I’ll look for any player with over 1000 minutes play who is classed as a midfielder or attacker and appears in the top 20 list for players in their league listed by progressive pass accuracy who are now <24 years old
I also only looked at France in my first attempt. How about Italy and Spain?
ITALY SERIE B 2015/16
1. Luca Torreira
2. Frank Keissé
3. Alexis Zapata
4. Stefano Sensi
5. Rolando Madragora
6. Luca Mazzitelli
7. Mattia Aramu
8. Moses Odjer
9. Bruno Petkovic
10. Nicolo Barella
A very good start. Of the players listed only Zapata and Aramu have dropped down a level. Odjer has remained in Serie B and everyone else has moved up to top tier or international football.
But is the problem still there that I am restricting it by age too much and therefore just showing all the players who were young and playing lots?
How about looking at Spain and increasing the age range to players 25 and below
SPAIN SEGUNDA 2016/17
1. Enzo Capilla
2. Santi Comensana
3. Inigo Ruiz de Galaretta
4. José Pozo
5. Amath Diédhiou
6. Gonzalo Melero
7. Iban Salvador
8. Joan Jordan
9. Damia Sabater
10. Sasa Zdjelar
12. Ager Aketxe
Less successful. The main difference is that there are more older players appearing in the list. In the case of Joan Jordan this has picked up another excellent player. Also we have far more wide attackers appearing rather than deeper midfielders.
This could be showing that stylistic differences between leagues have an impact with more space out wide in second tier Spain compared with second tier Italy?
So maybe in Spain we should forget about accuracy and look for players in central areas who still attempt to progress the ball, and try the per 90 stat but manually filter the results.
So same year, same restrictions we’ll look at per 90 progressive passes from midfielders and attackers.
1. Fabian Ruiz
2. Joan Jordan
3. Sasa Zdjelar
4. Damia Sabater
Only 4 players make the list that is dominated by defenders with low amounts of minutes. However top of the list by a mile was a young midfielder called Fabian Ruiz currently valued around £50m. The top 2 were miles ahead in terms of progressive passes per 90 and minutes played.
So what about the last 2 seasons of data? I can filter that by minutes and progressive passes per 90.
First of all the test data for a league I know. For all players with over 1500 mins ordered by Progressive Passes per 90 and who play in midfield or attack.
Now I want to restrict the minutes so that anyone who has played at all appears.
Shelvey and De Bruyne have now made the list.
And restrict to 23 or under:
Some new names now including Bacuna, Pereria, Anguissa, Quina and Winks.
At the bottom of the list are players you might expected such as Calvert-Lewin and Solanke who are less involved in build up play.
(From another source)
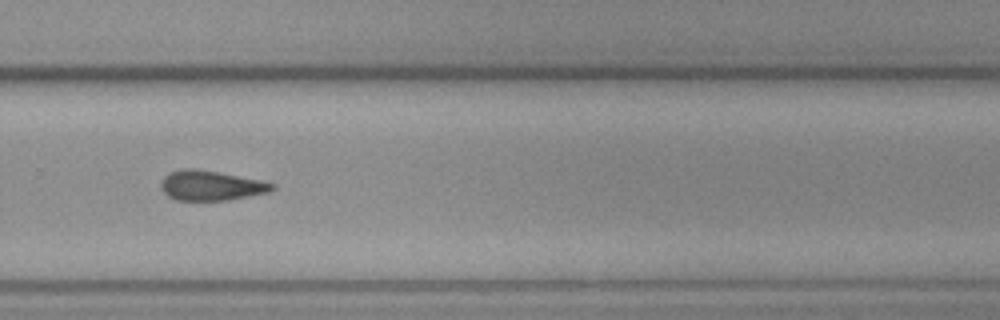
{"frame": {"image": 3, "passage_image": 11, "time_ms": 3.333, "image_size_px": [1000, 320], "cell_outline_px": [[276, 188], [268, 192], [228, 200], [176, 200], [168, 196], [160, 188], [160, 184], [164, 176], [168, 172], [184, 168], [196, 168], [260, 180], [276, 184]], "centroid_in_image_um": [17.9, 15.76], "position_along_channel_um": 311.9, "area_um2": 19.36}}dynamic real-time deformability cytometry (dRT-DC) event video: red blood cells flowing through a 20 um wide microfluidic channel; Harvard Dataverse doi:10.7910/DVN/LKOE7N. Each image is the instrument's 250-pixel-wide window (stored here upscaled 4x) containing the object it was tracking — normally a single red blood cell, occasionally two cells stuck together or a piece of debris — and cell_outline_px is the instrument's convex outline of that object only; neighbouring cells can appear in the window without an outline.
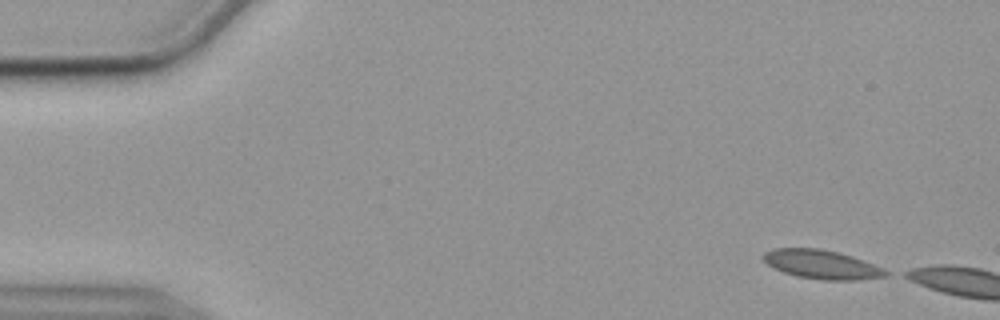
{"species": "common noctule bat (a hibernating species)", "species_latin": "Nyctalus noctula", "temperature_condition": "cold", "stored_images_in_passage": 10, "camera_frame_rate_fps": 3000, "um_per_image_px": 0.085, "animal": {"sex": "female", "body_mass_g": 19.9}, "frame": {"image": 1, "passage_image": 1, "time_ms": 0.0, "image_size_px": [1000, 320], "cell_outline_px": [[892, 272], [888, 276], [856, 280], [824, 280], [796, 276], [784, 272], [768, 264], [760, 256], [764, 252], [772, 248], [820, 248], [840, 252], [852, 256], [884, 268]], "centroid_in_image_um": [69.87, 22.47], "position_along_channel_um": 15.1, "area_um2": 20.81}}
So if we apply this* to the Segunda and Serie B what names come up as good, young, progressive passers?
* had to slightly fiddle with the age/mins settings as the data was picking up too many tiny minute samples but these are roughly the same as the Prem data.
And for a test lets chose, at random Switzerland and Romania, although we can already see that data-driven Brighton have signed the number one progressor in the Romanian league.
It will be interesting to check back and see if these players go on to have good careers.